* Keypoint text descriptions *
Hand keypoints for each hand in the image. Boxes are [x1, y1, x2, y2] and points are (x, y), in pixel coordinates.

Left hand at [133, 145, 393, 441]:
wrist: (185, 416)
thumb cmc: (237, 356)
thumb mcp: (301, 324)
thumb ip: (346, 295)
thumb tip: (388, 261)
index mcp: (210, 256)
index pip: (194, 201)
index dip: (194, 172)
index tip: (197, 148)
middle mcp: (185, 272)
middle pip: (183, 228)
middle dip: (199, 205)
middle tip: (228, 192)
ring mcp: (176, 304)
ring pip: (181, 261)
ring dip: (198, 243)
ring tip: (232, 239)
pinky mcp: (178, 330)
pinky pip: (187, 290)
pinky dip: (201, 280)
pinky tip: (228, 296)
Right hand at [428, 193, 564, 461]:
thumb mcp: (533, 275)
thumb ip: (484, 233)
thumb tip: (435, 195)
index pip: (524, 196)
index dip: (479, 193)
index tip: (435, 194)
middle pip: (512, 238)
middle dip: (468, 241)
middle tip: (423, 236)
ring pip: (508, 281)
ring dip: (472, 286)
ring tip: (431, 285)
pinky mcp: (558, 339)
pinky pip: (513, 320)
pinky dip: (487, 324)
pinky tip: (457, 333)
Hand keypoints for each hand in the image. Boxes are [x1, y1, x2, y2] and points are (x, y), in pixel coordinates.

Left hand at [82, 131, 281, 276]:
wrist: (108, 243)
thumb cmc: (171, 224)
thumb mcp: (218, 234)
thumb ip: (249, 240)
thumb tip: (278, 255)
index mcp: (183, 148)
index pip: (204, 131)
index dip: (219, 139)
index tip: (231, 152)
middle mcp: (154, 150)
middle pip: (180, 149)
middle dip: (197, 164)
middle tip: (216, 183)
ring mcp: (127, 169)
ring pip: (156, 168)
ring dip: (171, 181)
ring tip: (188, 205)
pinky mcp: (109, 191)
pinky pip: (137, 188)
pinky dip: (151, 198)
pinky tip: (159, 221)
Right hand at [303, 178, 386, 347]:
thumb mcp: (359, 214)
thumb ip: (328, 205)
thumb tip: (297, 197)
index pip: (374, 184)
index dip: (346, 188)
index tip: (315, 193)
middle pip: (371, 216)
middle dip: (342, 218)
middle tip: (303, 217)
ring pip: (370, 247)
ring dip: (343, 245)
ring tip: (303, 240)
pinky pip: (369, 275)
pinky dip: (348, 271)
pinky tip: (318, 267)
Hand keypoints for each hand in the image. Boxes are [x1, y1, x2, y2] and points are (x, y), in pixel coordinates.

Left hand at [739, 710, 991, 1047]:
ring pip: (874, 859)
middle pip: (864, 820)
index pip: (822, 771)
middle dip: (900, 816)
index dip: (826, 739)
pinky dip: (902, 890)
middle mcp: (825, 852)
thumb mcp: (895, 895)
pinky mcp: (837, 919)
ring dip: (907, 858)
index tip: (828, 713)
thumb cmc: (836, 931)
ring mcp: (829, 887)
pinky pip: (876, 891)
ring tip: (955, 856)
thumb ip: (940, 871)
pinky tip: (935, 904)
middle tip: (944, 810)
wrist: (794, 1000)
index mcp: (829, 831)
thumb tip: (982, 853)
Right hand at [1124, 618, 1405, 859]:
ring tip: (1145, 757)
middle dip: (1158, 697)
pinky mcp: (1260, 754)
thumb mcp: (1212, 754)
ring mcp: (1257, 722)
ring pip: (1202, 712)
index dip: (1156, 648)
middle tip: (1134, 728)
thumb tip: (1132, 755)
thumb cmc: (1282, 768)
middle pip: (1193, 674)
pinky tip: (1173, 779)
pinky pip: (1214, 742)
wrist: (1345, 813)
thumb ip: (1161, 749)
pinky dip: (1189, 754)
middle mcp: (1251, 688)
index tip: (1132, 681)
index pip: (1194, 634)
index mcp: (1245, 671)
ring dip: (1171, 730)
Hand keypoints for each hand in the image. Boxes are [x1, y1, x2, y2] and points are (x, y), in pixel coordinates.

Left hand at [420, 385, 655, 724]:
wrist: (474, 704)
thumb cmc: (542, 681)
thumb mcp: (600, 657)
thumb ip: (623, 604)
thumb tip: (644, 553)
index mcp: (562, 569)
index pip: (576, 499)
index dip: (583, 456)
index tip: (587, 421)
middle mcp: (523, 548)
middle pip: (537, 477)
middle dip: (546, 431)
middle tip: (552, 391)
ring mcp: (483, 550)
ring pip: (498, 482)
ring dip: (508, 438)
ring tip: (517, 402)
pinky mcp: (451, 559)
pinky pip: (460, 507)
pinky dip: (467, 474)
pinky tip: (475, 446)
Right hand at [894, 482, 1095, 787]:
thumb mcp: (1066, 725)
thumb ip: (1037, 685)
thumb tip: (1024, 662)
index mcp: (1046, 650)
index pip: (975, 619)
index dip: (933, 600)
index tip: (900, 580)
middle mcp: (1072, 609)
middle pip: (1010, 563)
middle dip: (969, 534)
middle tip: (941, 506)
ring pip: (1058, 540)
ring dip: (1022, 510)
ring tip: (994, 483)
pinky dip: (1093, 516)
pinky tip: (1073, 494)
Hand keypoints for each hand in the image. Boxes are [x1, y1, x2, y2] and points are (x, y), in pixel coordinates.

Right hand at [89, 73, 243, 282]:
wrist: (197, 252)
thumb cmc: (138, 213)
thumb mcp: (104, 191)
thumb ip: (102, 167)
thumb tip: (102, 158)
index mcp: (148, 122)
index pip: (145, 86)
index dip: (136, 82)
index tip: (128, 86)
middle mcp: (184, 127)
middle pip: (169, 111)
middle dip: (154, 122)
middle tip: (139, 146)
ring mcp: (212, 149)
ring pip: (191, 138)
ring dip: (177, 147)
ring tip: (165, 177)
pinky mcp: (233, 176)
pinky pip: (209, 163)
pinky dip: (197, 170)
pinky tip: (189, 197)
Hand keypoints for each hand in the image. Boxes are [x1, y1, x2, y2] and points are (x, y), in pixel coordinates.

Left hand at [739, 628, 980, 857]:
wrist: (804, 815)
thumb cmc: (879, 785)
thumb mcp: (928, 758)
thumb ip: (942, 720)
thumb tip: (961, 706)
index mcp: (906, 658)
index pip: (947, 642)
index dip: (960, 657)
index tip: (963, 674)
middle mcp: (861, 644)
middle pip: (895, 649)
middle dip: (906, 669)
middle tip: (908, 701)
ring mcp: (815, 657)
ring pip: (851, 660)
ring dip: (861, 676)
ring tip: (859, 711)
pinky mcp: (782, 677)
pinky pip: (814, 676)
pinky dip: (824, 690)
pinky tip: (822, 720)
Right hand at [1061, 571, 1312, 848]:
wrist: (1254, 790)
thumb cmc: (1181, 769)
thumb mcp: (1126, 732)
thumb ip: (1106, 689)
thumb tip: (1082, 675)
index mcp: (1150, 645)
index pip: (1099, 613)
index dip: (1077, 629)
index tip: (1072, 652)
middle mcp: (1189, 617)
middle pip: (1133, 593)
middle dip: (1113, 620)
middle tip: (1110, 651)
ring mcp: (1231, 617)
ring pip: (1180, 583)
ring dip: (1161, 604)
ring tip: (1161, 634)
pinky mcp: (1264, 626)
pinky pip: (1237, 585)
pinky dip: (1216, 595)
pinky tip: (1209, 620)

* WORK TASK *
Look above for the line with "pinky mcp: (178, 330)"; retype exactly that line, every line after it up to the line with "middle pip: (371, 216)", and that line too, nothing else.

* TASK RESPONSE *
pinky mcp: (178, 330)
pinky pip: (187, 290)
pinky dip: (201, 280)
pinky tip: (228, 296)
Right hand at [428, 193, 564, 461]:
thumb mcp: (533, 275)
thumb ip: (484, 233)
thumb tip: (435, 195)
index pip: (524, 196)
index dip: (479, 193)
index tip: (435, 194)
middle pip: (512, 238)
middle dip: (468, 241)
middle tip: (423, 236)
ring pip: (508, 281)
ring dip: (472, 286)
ring tip: (431, 285)
pinky mcp: (558, 339)
pinky pip: (513, 320)
pinky dip: (487, 324)
pinky tip: (457, 333)
Hand keypoints for each hand in the image. Boxes are [x1, y1, x2, y2] and points are (x, y), in pixel coordinates.

Left hand at [82, 131, 281, 276]:
wrist: (108, 243)
thumb cmc: (171, 224)
thumb mcp: (218, 234)
thumb ip: (249, 240)
thumb tip: (278, 255)
index mcp: (183, 148)
index pip: (204, 131)
index dip: (219, 139)
index tip: (231, 152)
middle mcp: (154, 150)
middle pip: (180, 149)
middle dip: (197, 164)
middle tip: (216, 183)
ring mcp: (127, 169)
ring pip: (156, 168)
ring dip: (171, 181)
ring tip: (188, 205)
pinky mcp: (109, 191)
pinky pip: (137, 188)
pinky dip: (151, 198)
pinky tip: (159, 221)
Right hand at [303, 178, 386, 347]:
thumb mcp: (359, 214)
thumb ip: (328, 205)
thumb tip: (297, 197)
index pip: (374, 184)
index dip: (346, 188)
index tip: (315, 193)
middle pip: (371, 216)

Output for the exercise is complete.